Qualified Intermediary (QI)
A neutral third party that holds 1031 sale proceeds between the relinquished sale and the replacement purchase. Engagement before the sale closes is required to qualify the exchange.
Cost Segregation
An engineering-based tax study that reclassifies portions of a building into 5/7/15-year depreciation buckets, accelerating deductions and lowering taxable income in early years.
Depreciation Recapture
A federal tax applied at sale on previously claimed depreciation, capped at a 25% rate. Triggered when an investment property is sold for more than its depreciated basis.
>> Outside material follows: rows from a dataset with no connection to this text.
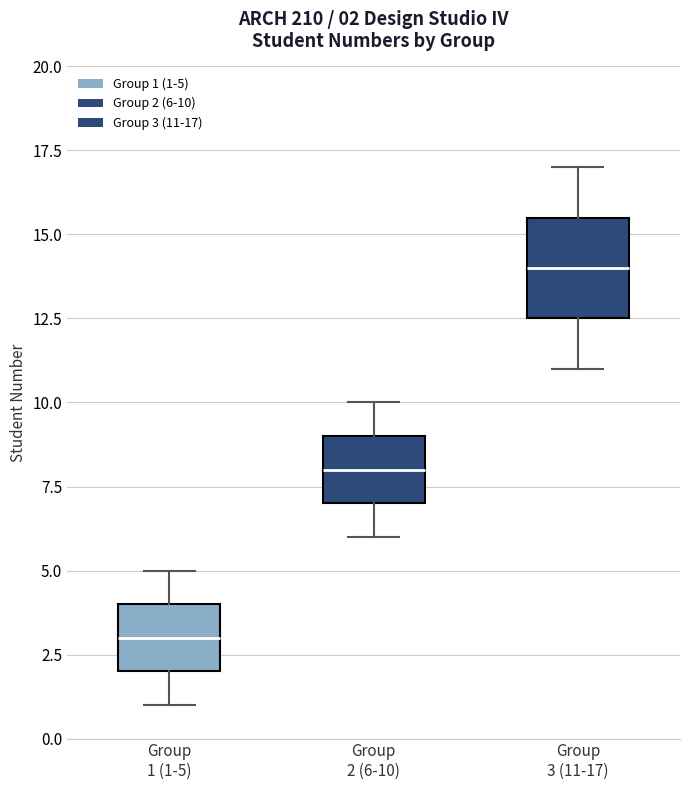

Which box's median line is the lowest?

Group 1 (1-5)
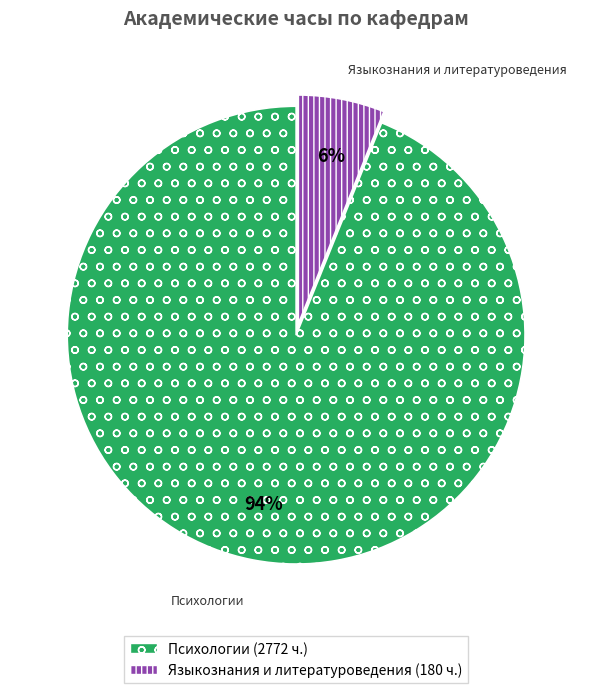

To the nearest percent, what is the average slice percentage?

50%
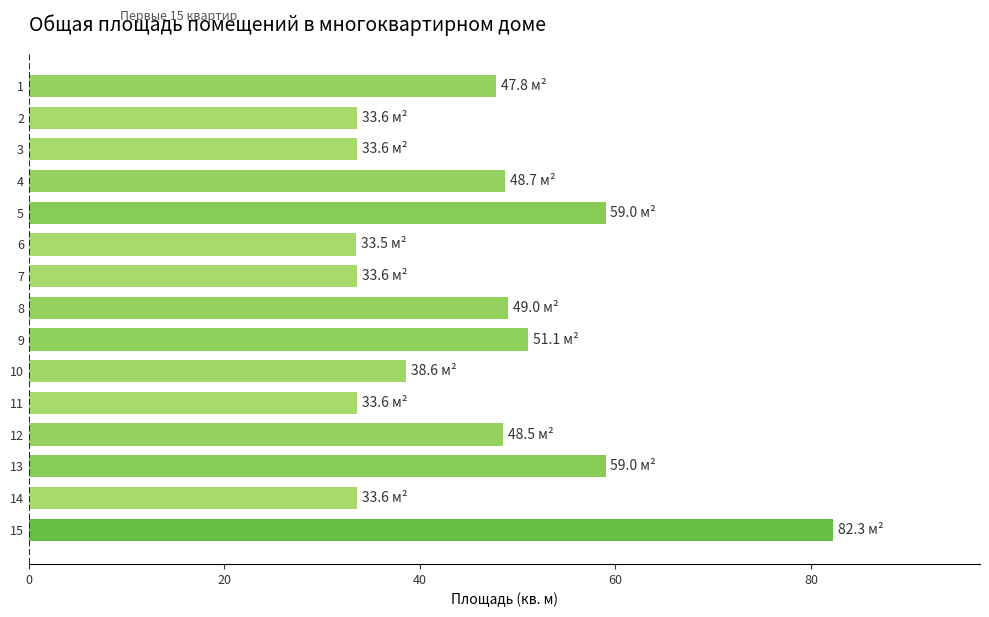

Between 5 and 4, which is larger?

5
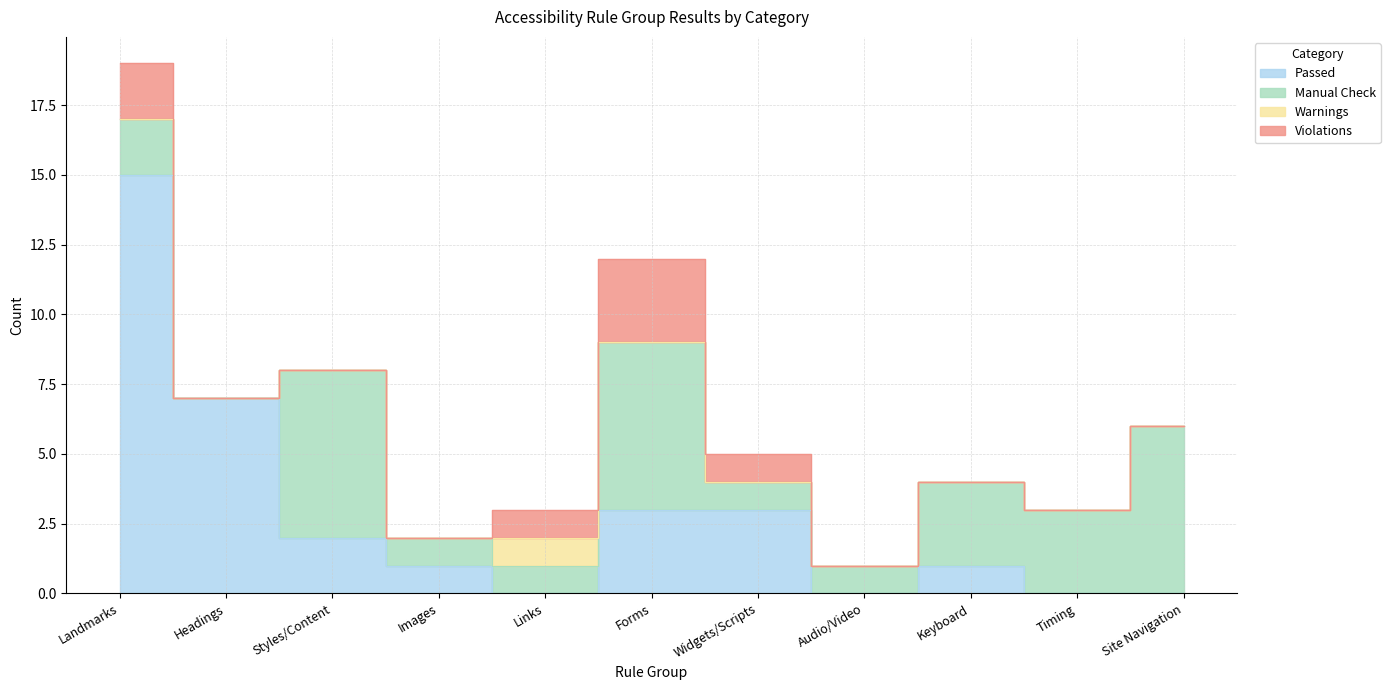

Which has a higher value, Widgets/Scripts or Audio/Video?

Widgets/Scripts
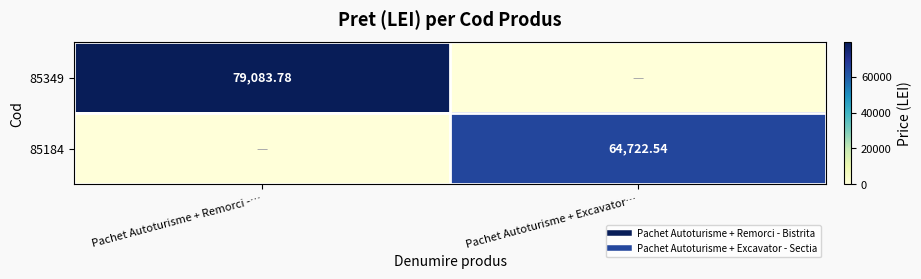

At how many categories does at least one series exceed 47533?

2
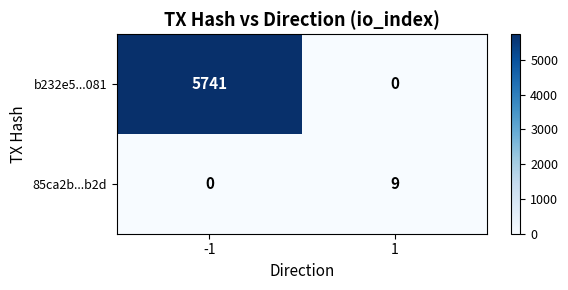

Rank the series by their average value, from highest to lowest.

b232e5...081, 85ca2b...b2d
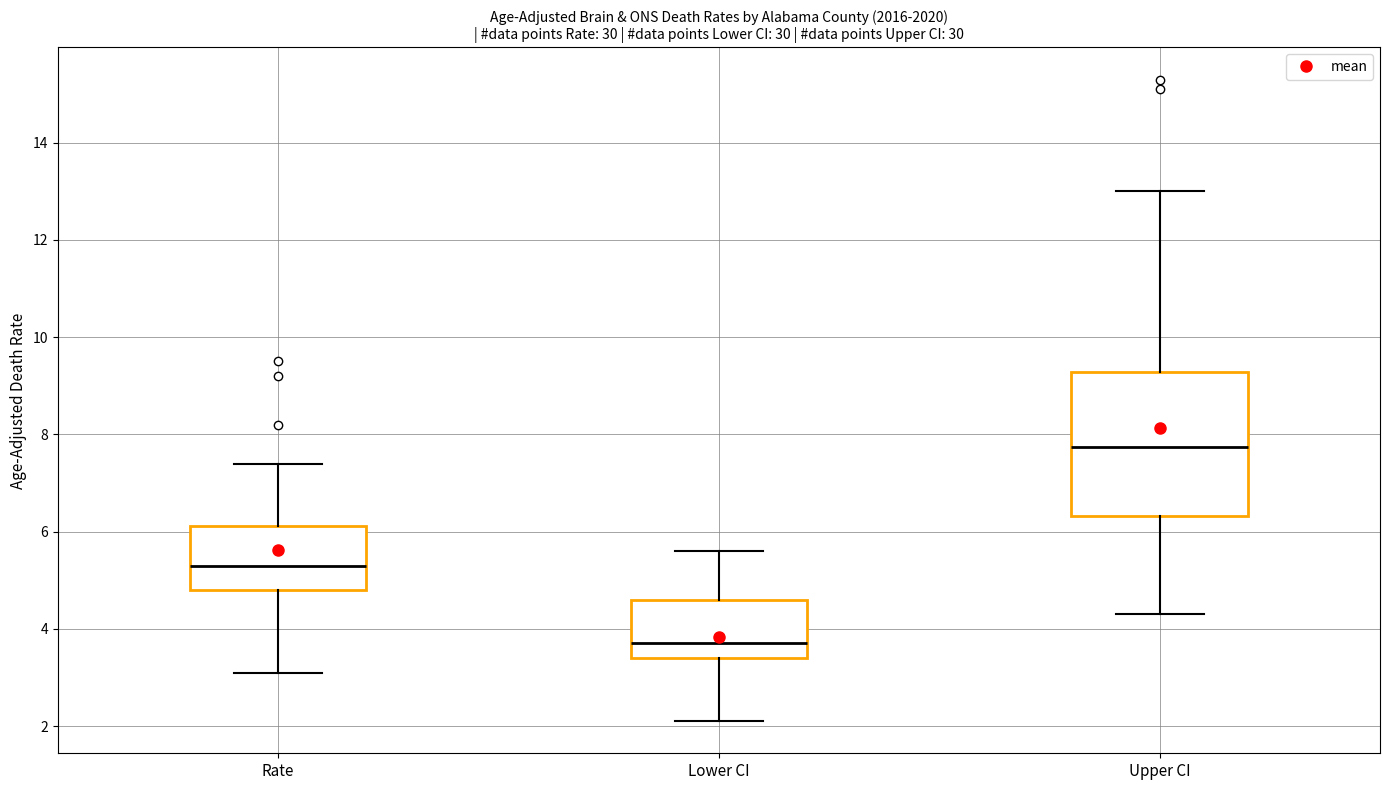

Which box's median line is the highest?

Upper CI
RPA (Resource Protection Area)
A Fairfax County environmental buffer zone near streams, wetlands, or floodplains where building activity is restricted. Critical to verify before tear-down planning.
Section 121 Exclusion
A federal tax provision excluding up to $500K of capital gain ($250K single) on the sale of a primary residence, available once every two years.
Net Investment Income Tax (NIIT)
A 3.8% federal surtax on net investment income (including rental and capital gains income) for taxpayers above defined AGI thresholds.
Langley Pyramid
The Fairfax County Public Schools feeder pattern that delivers students to Langley High School — the primary school-driven demand engine for McLean 22101 property values.